Pour les cinq autres prévenus qui doivent comparaître, dont une femme, les investigations n’ont pas pu démontrer qu’elles avaient eu connaissance du projet d’attentat. La qualification « terroriste » a donc été écartée. Elles seront jugées pour des infractions de droit commun, soit pour trafic d’armes. L'une d’entre elles est actuellement en fuite et une autre, un Albanais de 28 ans, a été arrêté mi-avril en Italie. Le cousin de ce dernier, incarcéré en 2016 dans ce dossier, s'est suicidé en prison le 8 juin 2018

Un sentiment d’abandon

Au moins 865 personnes ou associations de victimes sont parties civiles au procès. Plusieurs d’entre elles regrettent la lenteur de l'instruction. Cinq ans après l'attentat, toutes les victimes, directes ou indirectes, n'ont pas encore été indemnisées. Elles sont aussi nombreuses à dénoncer la violence du parcours d’indemnisation et les difficultés à se faire reconnaître en tant que victimes. Beaucoup ont simplement abandonné, d’autres se sont vu refuser le statut de victime car elles n’arrivaient pas à apporter les preuves suffisantes de leur présence dans la zone de danger. Des primo-intervenants se sont aussi vu rétorquer qu’ils n’étaient pas des victimes directes car ils étaient venus aider de leur plein gré.

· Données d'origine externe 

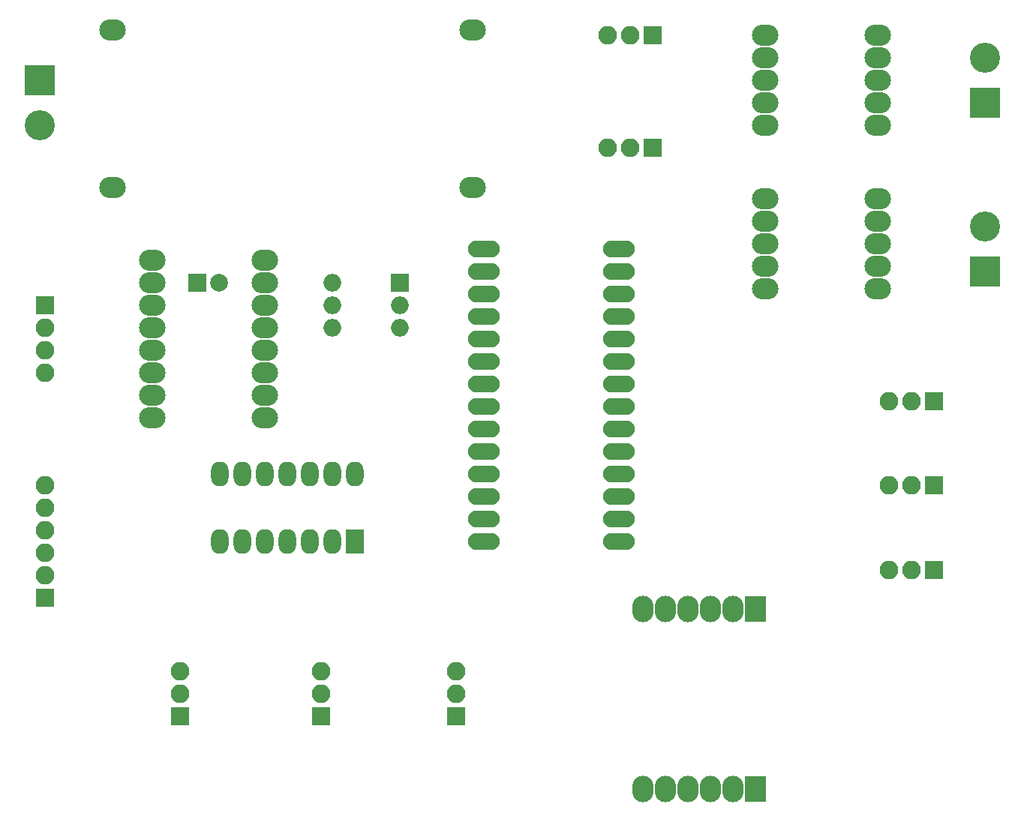
<source format=gbr>
G04 #@! TF.GenerationSoftware,KiCad,Pcbnew,5.0.0+dfsg1-2*
G04 #@! TF.CreationDate,2019-05-22T11:33:39+02:00*
G04 #@! TF.ProjectId,BLOBCNC_TOP,424C4F42434E435F544F502E6B696361,rev?*
G04 #@! TF.SameCoordinates,PXb438b80PY1b9d560*
G04 #@! TF.FileFunction,Soldermask,Bot*
G04 #@! TF.FilePolarity,Negative*
%FSLAX46Y46*%
G04 Gerber Fmt 4.6, Leading zero omitted, Abs format (unit mm)*
G04 Created by KiCad (PCBNEW 5.0.0+dfsg1-2) date Wed May 22 11:33:39 2019*
%MOMM*%
%LPD*%
G01*
G04 APERTURE LIST*
%ADD10R,2.000000X2.000000*%
%ADD11C,2.000000*%
%ADD12O,3.000000X2.400000*%
%ADD13C,3.400000*%
%ADD14R,3.400000X3.400000*%
%ADD15O,2.100000X2.100000*%
%ADD16R,2.100000X2.100000*%
%ADD17O,2.000000X2.000000*%
%ADD18O,2.400000X3.000000*%
%ADD19R,2.400000X3.000000*%
%ADD20O,3.575000X1.924000*%
%ADD21R,2.000000X2.800000*%
%ADD22O,2.000000X2.800000*%
G04 APERTURE END LIST*
D10*
G04 #@! TO.C,C1*
X-93091000Y-33274000D03*
D11*
X-90591000Y-33274000D03*
G04 #@! TD*
D12*
G04 #@! TO.C,Dr1*
X-85471000Y-30734000D03*
X-85471000Y-33274000D03*
X-85471000Y-35814000D03*
X-85471000Y-38354000D03*
X-85471000Y-40894000D03*
X-85471000Y-43434000D03*
X-85471000Y-45974000D03*
X-85471000Y-48514000D03*
X-98171000Y-48514000D03*
X-98171000Y-45974000D03*
X-98171000Y-43434000D03*
X-98171000Y-40894000D03*
X-98171000Y-38354000D03*
X-98171000Y-35814000D03*
X-98171000Y-33274000D03*
X-98171000Y-30734000D03*
G04 #@! TD*
D13*
G04 #@! TO.C,J1*
X-4191000Y-7874000D03*
D14*
X-4191000Y-12954000D03*
G04 #@! TD*
G04 #@! TO.C,J2*
X-4191000Y-32004000D03*
D13*
X-4191000Y-26924000D03*
G04 #@! TD*
D14*
G04 #@! TO.C,J3*
X-110871000Y-10414000D03*
D13*
X-110871000Y-15494000D03*
G04 #@! TD*
D15*
G04 #@! TO.C,J4*
X-14986000Y-46609000D03*
X-12446000Y-46609000D03*
D16*
X-9906000Y-46609000D03*
G04 #@! TD*
G04 #@! TO.C,J5*
X-9906000Y-56134000D03*
D15*
X-12446000Y-56134000D03*
X-14986000Y-56134000D03*
G04 #@! TD*
G04 #@! TO.C,J6*
X-14986000Y-65659000D03*
X-12446000Y-65659000D03*
D16*
X-9906000Y-65659000D03*
G04 #@! TD*
D15*
G04 #@! TO.C,J7*
X-46736000Y-18034000D03*
X-44196000Y-18034000D03*
D16*
X-41656000Y-18034000D03*
G04 #@! TD*
G04 #@! TO.C,J8*
X-41656000Y-5334000D03*
D15*
X-44196000Y-5334000D03*
X-46736000Y-5334000D03*
G04 #@! TD*
D16*
G04 #@! TO.C,J9*
X-94996000Y-82169000D03*
D15*
X-94996000Y-79629000D03*
X-94996000Y-77089000D03*
G04 #@! TD*
G04 #@! TO.C,J10*
X-79121000Y-77089000D03*
X-79121000Y-79629000D03*
D16*
X-79121000Y-82169000D03*
G04 #@! TD*
G04 #@! TO.C,J11*
X-63881000Y-82169000D03*
D15*
X-63881000Y-79629000D03*
X-63881000Y-77089000D03*
G04 #@! TD*
D16*
G04 #@! TO.C,J12*
X-110236000Y-35814000D03*
D15*
X-110236000Y-38354000D03*
X-110236000Y-40894000D03*
X-110236000Y-43434000D03*
G04 #@! TD*
D16*
G04 #@! TO.C,J13*
X-110236000Y-68834000D03*
D15*
X-110236000Y-66294000D03*
X-110236000Y-63754000D03*
X-110236000Y-61214000D03*
X-110236000Y-58674000D03*
X-110236000Y-56134000D03*
G04 #@! TD*
D12*
G04 #@! TO.C,MotorDriver1*
X-28956000Y-15494000D03*
X-28956000Y-12954000D03*
X-28956000Y-10414000D03*
X-28956000Y-7874000D03*
X-28956000Y-5334000D03*
X-16256000Y-5334000D03*
X-16256000Y-7874000D03*
X-16256000Y-10414000D03*
X-16256000Y-12954000D03*
X-16256000Y-15494000D03*
G04 #@! TD*
G04 #@! TO.C,MotorDriver2*
X-16256000Y-33909000D03*
X-16256000Y-31369000D03*
X-16256000Y-28829000D03*
X-16256000Y-26289000D03*
X-16256000Y-23749000D03*
X-28956000Y-23749000D03*
X-28956000Y-26289000D03*
X-28956000Y-28829000D03*
X-28956000Y-31369000D03*
X-28956000Y-33909000D03*
G04 #@! TD*
D10*
G04 #@! TO.C,SW1*
X-70231000Y-33274000D03*
D17*
X-77851000Y-38354000D03*
X-70231000Y-35814000D03*
X-77851000Y-35814000D03*
X-70231000Y-38354000D03*
X-77851000Y-33274000D03*
G04 #@! TD*
D12*
G04 #@! TO.C,U1*
X-102616000Y-4699000D03*
X-102616000Y-22479000D03*
X-61976000Y-4699000D03*
X-61976000Y-22479000D03*
G04 #@! TD*
D18*
G04 #@! TO.C,U2*
X-42799000Y-90424000D03*
X-40259000Y-90424000D03*
X-37719000Y-90424000D03*
X-35179000Y-90424000D03*
X-32639000Y-90424000D03*
D19*
X-30099000Y-90424000D03*
X-30099000Y-70104000D03*
D18*
X-32639000Y-70104000D03*
X-35179000Y-70104000D03*
X-37719000Y-70104000D03*
X-40259000Y-70104000D03*
X-42799000Y-70104000D03*
G04 #@! TD*
D20*
G04 #@! TO.C,U3*
X-45466000Y-32004000D03*
X-45466000Y-34544000D03*
X-45466000Y-37084000D03*
X-45466000Y-39624000D03*
X-45466000Y-42164000D03*
X-45466000Y-44704000D03*
X-45466000Y-47244000D03*
X-45466000Y-49784000D03*
X-45466000Y-52324000D03*
X-45466000Y-54864000D03*
X-45466000Y-57404000D03*
X-45466000Y-59944000D03*
X-45466000Y-62484000D03*
X-60706000Y-62484000D03*
X-60706000Y-59944000D03*
X-60706000Y-57404000D03*
X-60706000Y-54864000D03*
X-60706000Y-52324000D03*
X-60706000Y-49784000D03*
X-60706000Y-47244000D03*
X-60706000Y-44704000D03*
X-60706000Y-42164000D03*
X-60706000Y-39624000D03*
X-60706000Y-37084000D03*
X-60706000Y-34544000D03*
X-60706000Y-32004000D03*
X-60706000Y-29464000D03*
X-45466000Y-29464000D03*
G04 #@! TD*
D21*
G04 #@! TO.C,U4*
X-75311000Y-62484000D03*
D22*
X-90551000Y-54864000D03*
X-77851000Y-62484000D03*
X-88011000Y-54864000D03*
X-80391000Y-62484000D03*
X-85471000Y-54864000D03*
X-82931000Y-62484000D03*
X-82931000Y-54864000D03*
X-85471000Y-62484000D03*
X-80391000Y-54864000D03*
X-88011000Y-62484000D03*
X-77851000Y-54864000D03*
X-90551000Y-62484000D03*
X-75311000Y-54864000D03*
G04 #@! TD*
M02*

</source>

Outre les 86 victimes tuées et les 206 victimes blessées physiques, le FGTI (NDLR : le Fonds de garantie des victimes en France) a identifié un total de 1.683 blessés psychiques. 300 enfants sont toujours suivis à l'hôpital Lenval de Nice pour le psycho-traumatisme subi. Ils présentent de lourdes phobies persistantes et les psycho-traumas ne sont pas remboursés

Plusieurs parents n'ont pu récupérer qu’en 2020 les organes prélevés sur leurs enfants décédés à des fins d'autopsie et mis sous scellés par la justice. Certains en contestent aujourd’hui l'authenticité et ont saisi le Défenseur des droits (NDLR : un organe administratif indépendant français qui veille au respect des droits et libertés) après s’être vus imposé un refus d'une analyse ADN.